Annotation: This response demonstrates application of a reasonable strategy that leads to correct solutions within the context of the problem. The hexagon is correctly divided into non-overlapping triangles and the table is correctly completed. The relationship between the number of sides of each polygon and the number of non-overlapping triangles is correct (subtract two from the sides of the polygon) and the justification is fully developed and clearly presented in a labeled diagram. The relationship between the number of non-overlapping triangles in a polygon and the sum of its angle measures is correct (One triangle has a sum of 180°, therefore if there are many triangles you have to multiply 180 by that amount). The justification is fully developed and clearly presented (One triangle is 180° and two triangles which equal a quadrialateral is 360° because there are two triangles, and each has a measure of 180 degrees), including a labeled diagram. This response demonstrates a complete understanding and analysis of the problem.

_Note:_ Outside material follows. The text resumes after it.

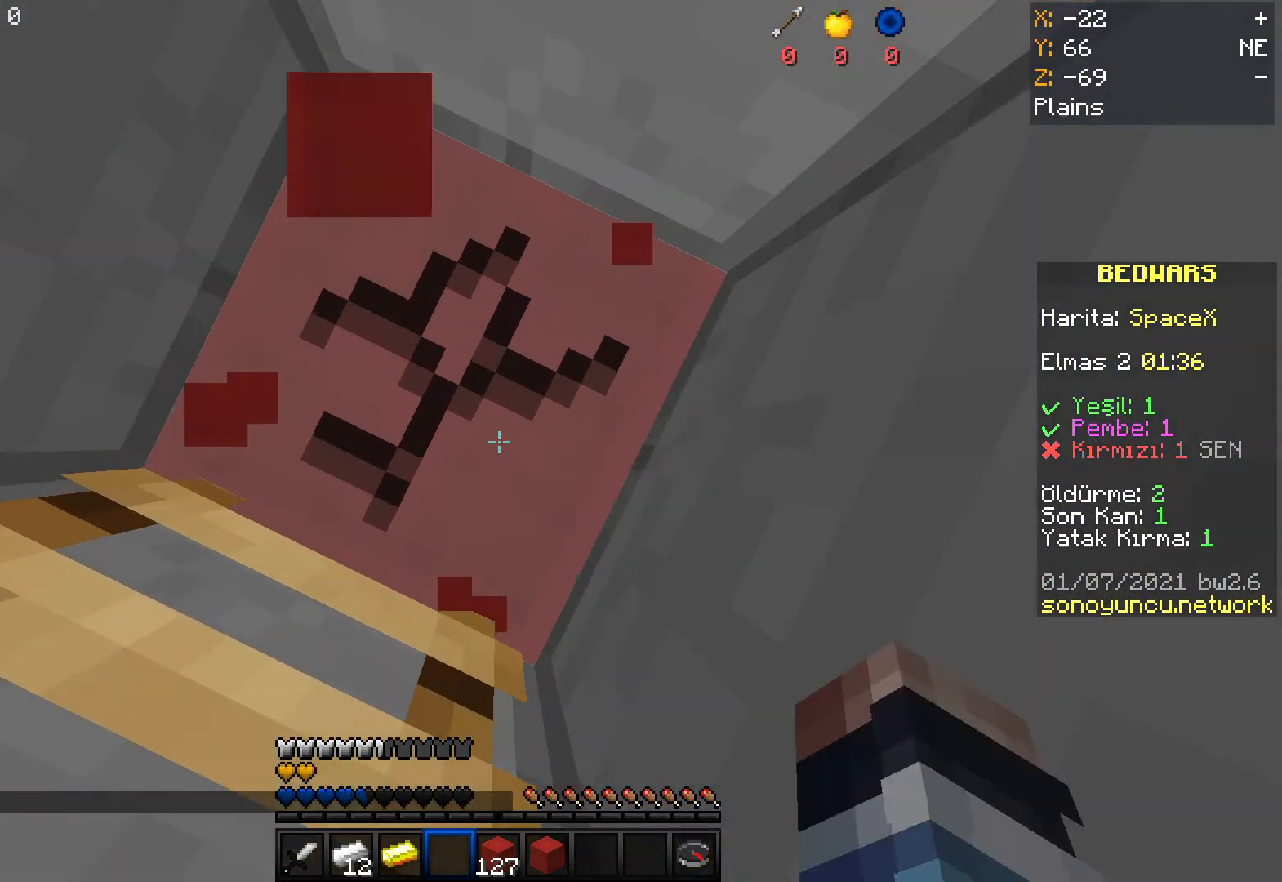
{"keys": ["space", "w"], "mouse": ["left"], "events": []}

Score for Sample Student Response #11: Rubric Score 2

Annotation: This response demonstrates an incomplete application of a reasonable strategy. The hexagon is correctly divided into non-overlapping triangles and the table is correctly completed. The relationship between the number of sides and non-overlapping triangles is correct (If you take the number of sides of the polygons + you subtrat 2 from it you would have the number of non-overlaping Triangles) but a justification is not provided. The relationship between the number of non-overlapping triangles in a polygon and the sum of its angle measures is not provided and a justification is not given. This response demonstrates a conceptual understanding and analysis of the problem.

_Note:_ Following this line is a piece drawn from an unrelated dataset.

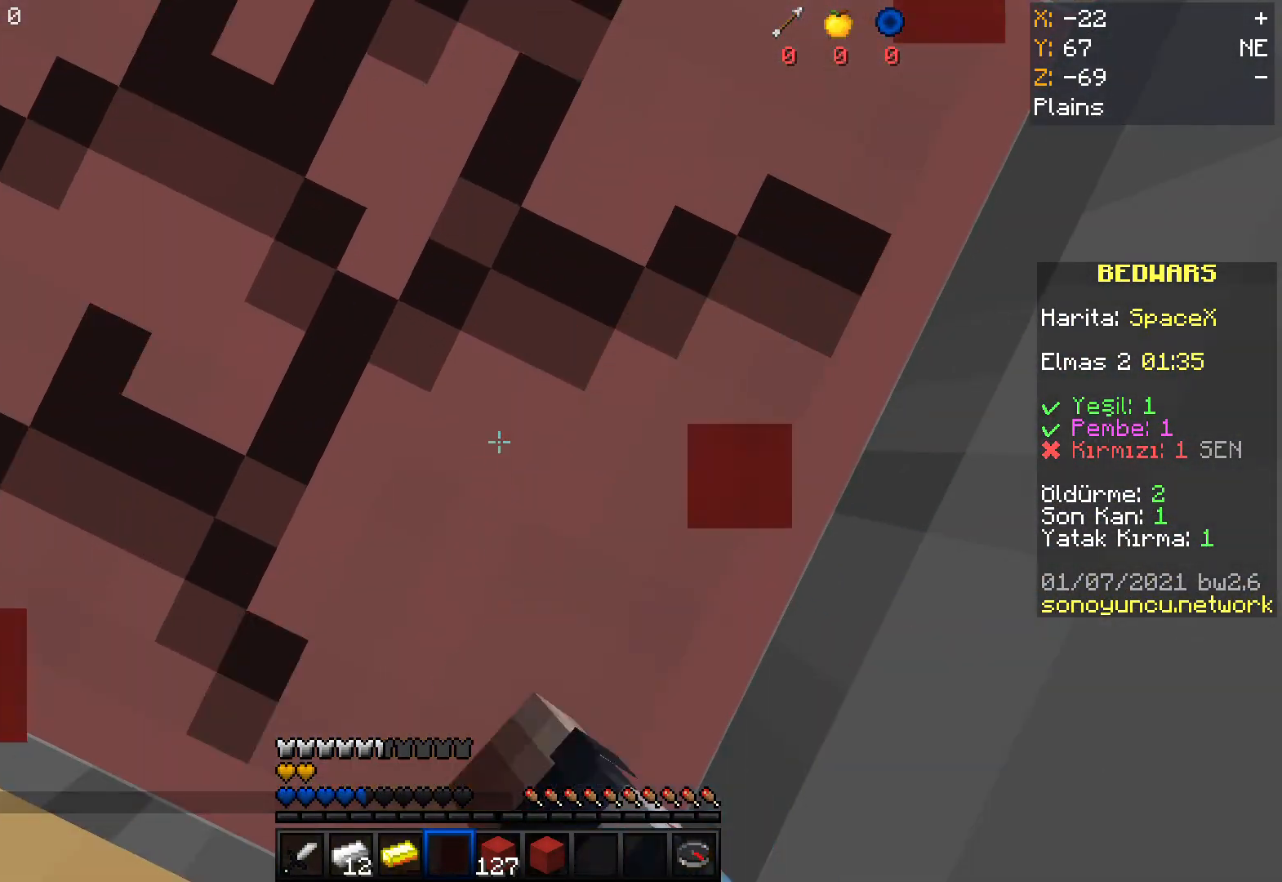
{"keys": ["space", "w"], "mouse": ["left"], "events": []}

Score for Sample Student Response #12: Rubric Score 3

Annotation: This response demonstrates application of a reasonable strategy that leads to some correct solutions within the context of the problem. The hexagon is correctly divided into non-overlapping triangles and the table is correctly completed. The relationship between the number of sides and non-overlapping triangles is correct (However many number of sides you have, take that number and subtract it by two and you will have the number of non-overlapping triangles). A justification is not provided. The relationship between the number of non-overlapping triangles in a polygon and the sum of its angle measures is correct (you take the number of non-overlapping triangles and you multiply it by 180 and you will get the sum of Angle measures). A justification is not given. This response demonstrates a clear understanding and analysis of the problem. (Compare to this Level 3 anchor paper.)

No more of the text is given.